In the commune of Macerata in the Marche, Pecorino can be included in the Maceratino-based white wines of the Colli Maceratesi DOC provided that it doesn't collectively exceed more than 30% of the blend along with Trebbiano, Verdicchio, Malvasia, Chardonnay, Sauvignon blanc, Grechetto and Incrocio Bruni 54. The wine can be made in a still, sparkling spumante or as passito dessert wine. Any Pecorino destined for DOC wines must be harvested at a yield no greater than 15 tonnes/hectare with the finished wine in all styles needing to attain a minimum alcohol level of at least 11%.

In Controguerra, up to 30% of Pecorino in combination with Verdicchio and Chardonnay can be used in the Trebbiano-based sparkling wines of the DOC. Grapes are limited to a harvest yield of no more than 14 tonnes/hectare with the finished wine needing a minimum alcohol level of 11%.

Within the Falerio dei Colli Ascolani DOC, up to 25% Pecorino can be used along with Pinot blanc, Passerina, Verdicchio and Malvasia (itself limited to no more than 7%) in the Trebbiano-based wines of the region.
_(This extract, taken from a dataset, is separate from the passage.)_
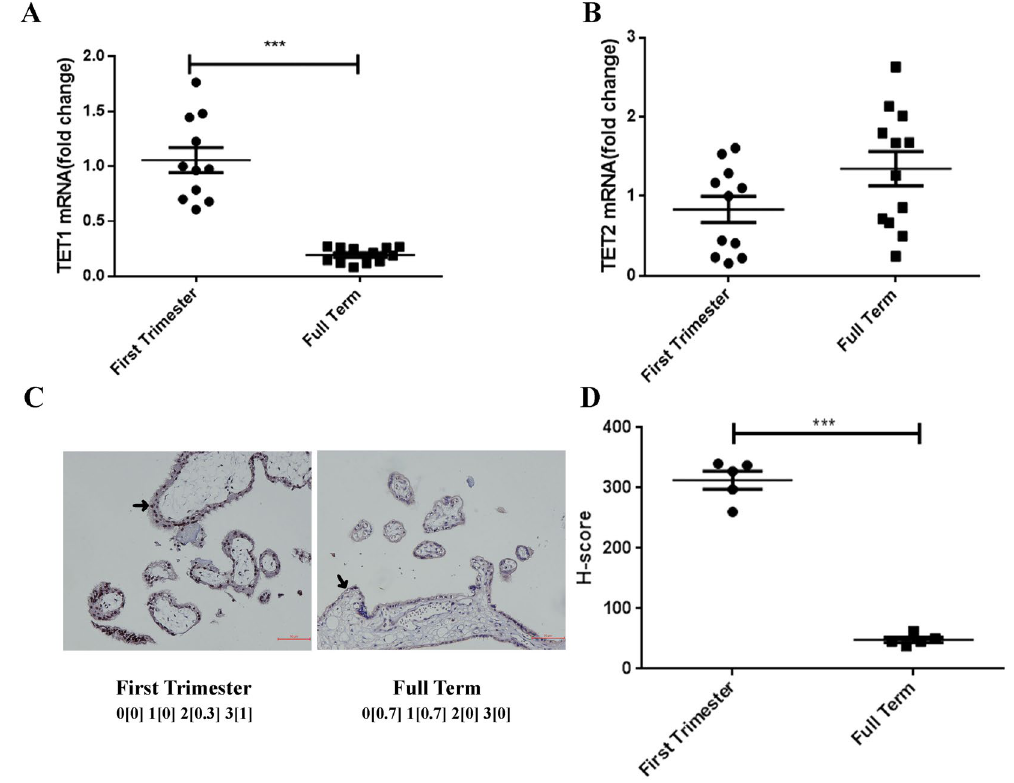
Figure-1. TET1 is highly expressed in first trimester villi. The mRNA expression of TET1 ( A ) and TET2 ( B ) in first trimester villi (7.43 ± 0.29 weeks, n = 11) and normal full term placentas (39.06 ± 0.11 weeks, n = 12) was detected by qPCR. ( *** P < 0.001, Student’s t-test) ( C ) The first trimester villi showed a high percentage of 2 + (15% equals 0.3) and 3 + (85% equals 1) staining, whereas the full term placentas had no (60% equals 0.7) and 1 + (40% equals 0.7) TET1 staining, as analyzed using IHC. (Asterisk, trophoblast cell) ( D ) H-score for the TET1 staining between the first trimester villi and normal full term placentas. (n = 5, *** P < 0.001, Student’s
Grapes in this white-wine only Marche DOC are limited a maximum yield of 14 tonnes/ha with the a minimum alcohol level for the finished wine of at least 11.5%.

Offida DOCG
In Offida, Pecorino can be made as a varietal provided it makes up at least 85% of the blend with other local, non-aromatic grapes permitted to fill in the remainder. Here grapes are limited to a yield of 10 tonnes/ha with the finished wines have an alcohol level of at least 12%. However, unlike Passerina which is also grown in the DOCG, Pecorino is not currently permitted to be used in the DOC's Vin Santo style wine.

==Synonyms and confusion with other grapes==
Over the years Pecorino has been known under a variety of synonyms, including: Arquitano, Biancuccia, Bifolchetto, Bifolco, Bifolvo, Dolcipappola, Dolcipappolo, Forcese, Forconese, Iuvino, Juvino, Lanzesa, Moscianello, Mosciolo, Mostarello, Norcino, Pecorella, Pecorello, Pecorello di Rogliano, Pecori, Pecorina, Pecorina Aquitanella, Pecorina Arquatanella, Pecorino Bianco, Pecorino de Arquata, Pecorino di Arquata, Pecorino di Osimo, Piscianello, Piscianino, Promotico, Sgranarella, Stricarella, Striccarella, Trebbiano Viccio, Uva Cani, Uva degli Osti, Uva Dell'occhio Piccola, Uva Delle Donne, Uva Delle Peccore, Uvarella, Uvina, Vecia, Verdicchio Bastardo Bianco, Vissanello and Vissanello bianco.

Pecorino is sometimes confused with the Calabrian wine grape Greco bianco because Greco is often called Pecorello bianco.